The worst news: Researchers in Canada have found a strain of the E. coli virus that can survive the cook temperatures experts say is the germ’s kryptonite. They’ve said, at least since the high-profile outbreaks of the 1990s, that an internal temp of 165 degrees will turn the E. coli bacteria in a burger into harmless micro-filler. Now, scientists are saying the meat might not be safe if you’re at a heat level that’ll melt glass. They don’t yet know how high you have to go to kill this new strain.

The traditional 165-degree safeguard now has a huge asterisk by it. But that danger may be far-fetched compared with the daily dangers governments are foisting on restaurateurs and their guests by underfunding local sanitation-inspection programs.

Jurisdictions, pressed like every entity to cut costs, look at the returns they can expect from dollars spent. The ideal ROI for any food safety program: zero. The best program delivers nothing—no outbreaks, no lapses, no one getting sick, no problems. What’s more inviting to a bean counter with a scalpel than a costly program with an ROI of zero?
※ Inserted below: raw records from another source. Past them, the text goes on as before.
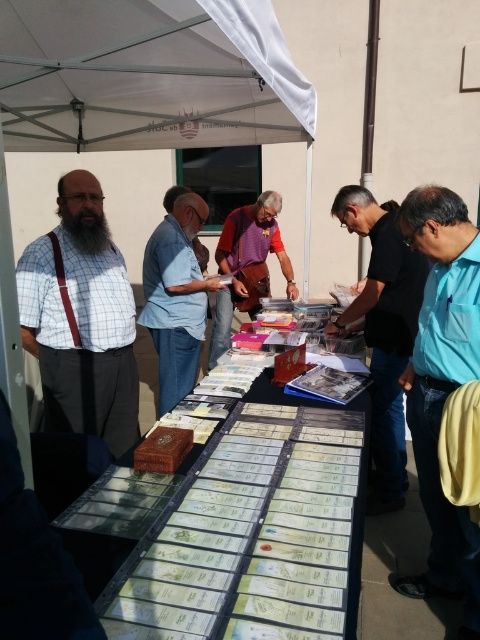
You are at an outdoor event and see two people wearing a black matte shirt at center and a blue cotton shirt at center. Which person is standing on the left side?

The blue cotton shirt at center is on the left side because the black matte shirt at center is to the right of it.

You are standing at the entrance of the tent and want to approach the black matte shirt at center. Which direction should you walk to reach them?

The black matte shirt at center is located at point 0.519 on the x axis and 0.798 on the y axis. Since you are at the entrance, you should walk towards the center of the tent to reach them.

You are organizing a clothing size chart for an online store. You have two shirts displayed in the scene, the black matte shirt at center and the blue cotton shirt at center. Which shirt would you list as the smaller size?

The black matte shirt at center is smaller than the blue cotton shirt at center, so it should be listed as the smaller size.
No wonder jurisdictions like Colorado are curbing their watchdog responsibilities. The state recently pushed through a measure that forbids counties from publicizing the results of sanitation inspections—in effect keeping consumers in the dark until the state comes up with a uniform system of communication. In the meantime, a jurisdiction can’t so much as post a letter grade in the window.

Colorado Governor John Hickenlooper, a restaurateur himself, refused to veto the law. For that, we’d like to give him a slap to the head, even if restaurants in the state supported passage. But we give him a thumbs-up for suggesting in his explanation that he may yet man up and let counties decide what consumers should know about where they eat.

To him and others, we say: Wake up. The more you can assure the public you’re not as vulnerable to food safety problems as late 2015 Chipotle was, the better off the industry will be.

To everyone else, we express our sincerest wishes that you enjoy “Nirvana: Why the 1990s were the ’90s.”